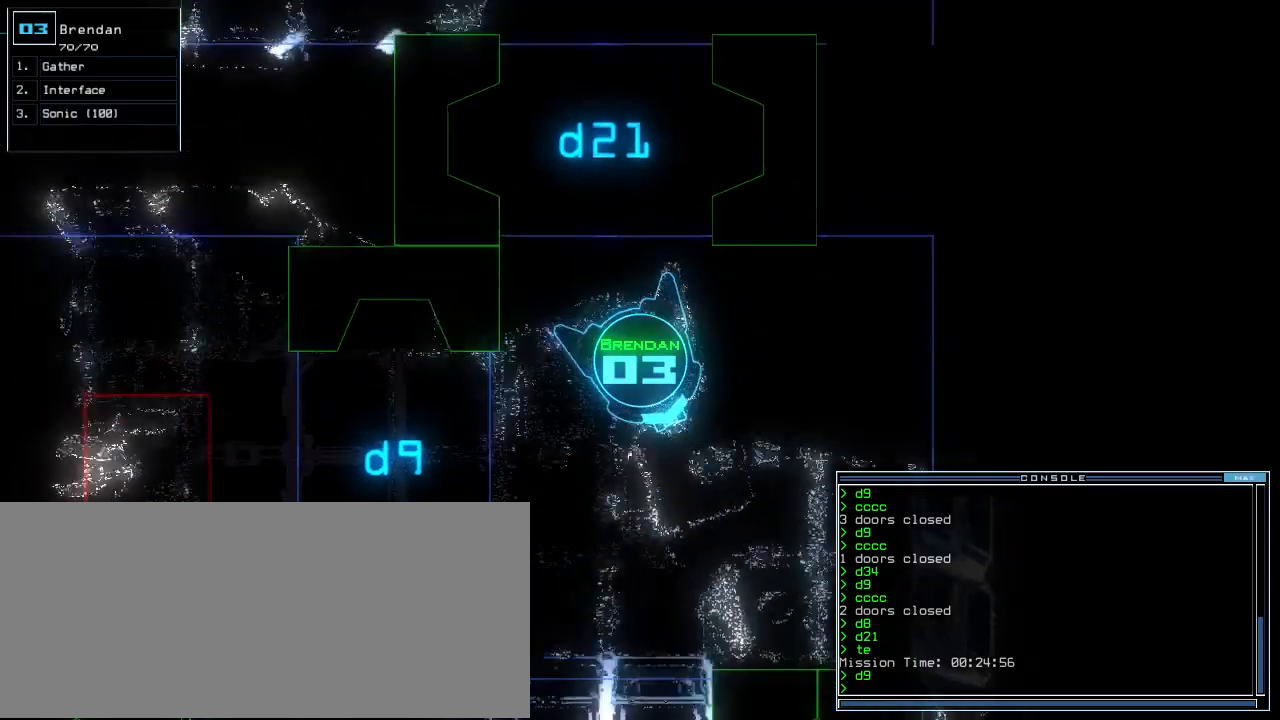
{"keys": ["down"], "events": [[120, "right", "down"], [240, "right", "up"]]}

....................

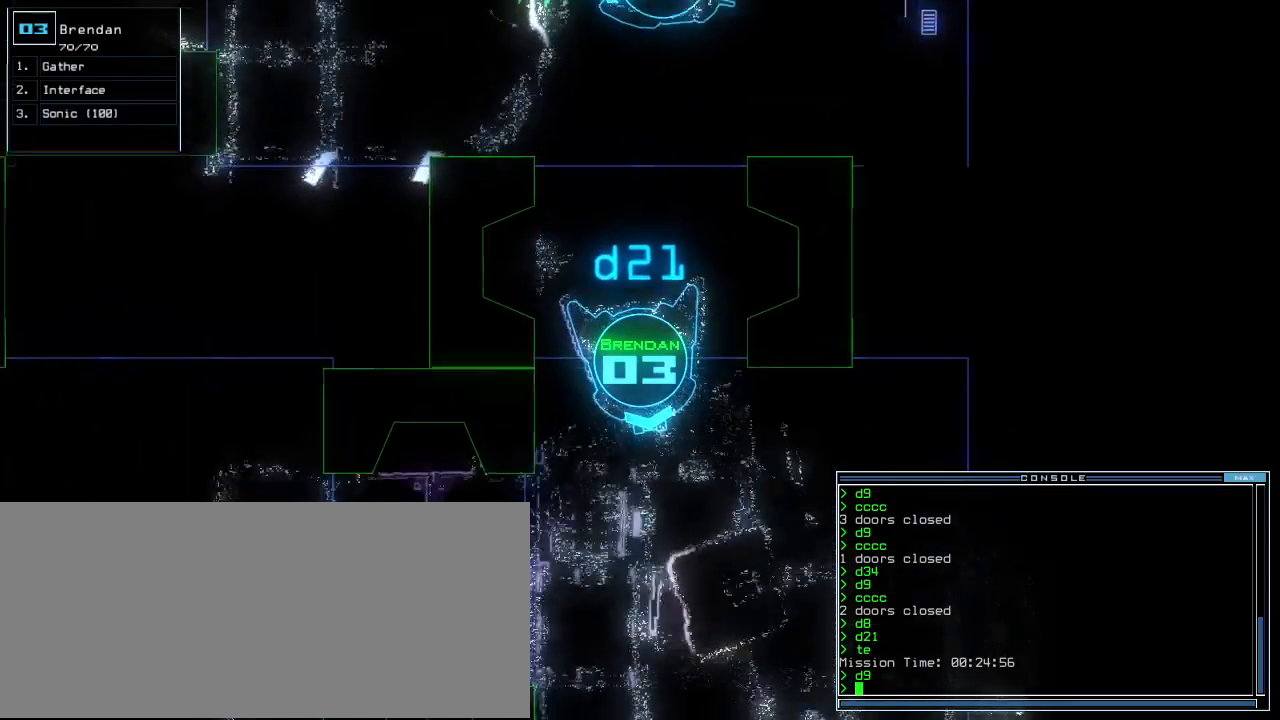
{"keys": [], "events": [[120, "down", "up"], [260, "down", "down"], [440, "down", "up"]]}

....................

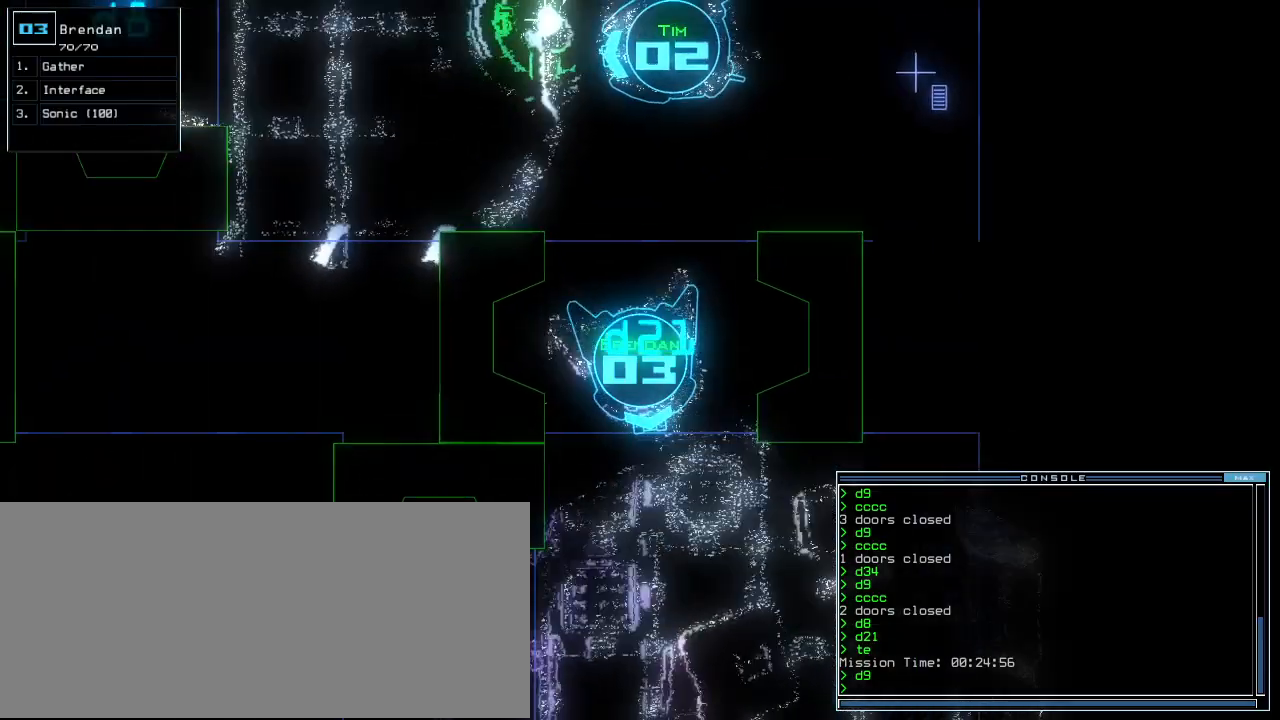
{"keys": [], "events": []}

....................

TASK PROMPT »
From the entries above, copy every line containing the word "down".

YOUR SOLUTION »
{"keys": ["down"], "events": [[120, "right", "down"], [240, "right", "up"]]}
{"keys": [], "events": [[120, "down", "up"], [260, "down", "down"], [440, "down", "up"]]}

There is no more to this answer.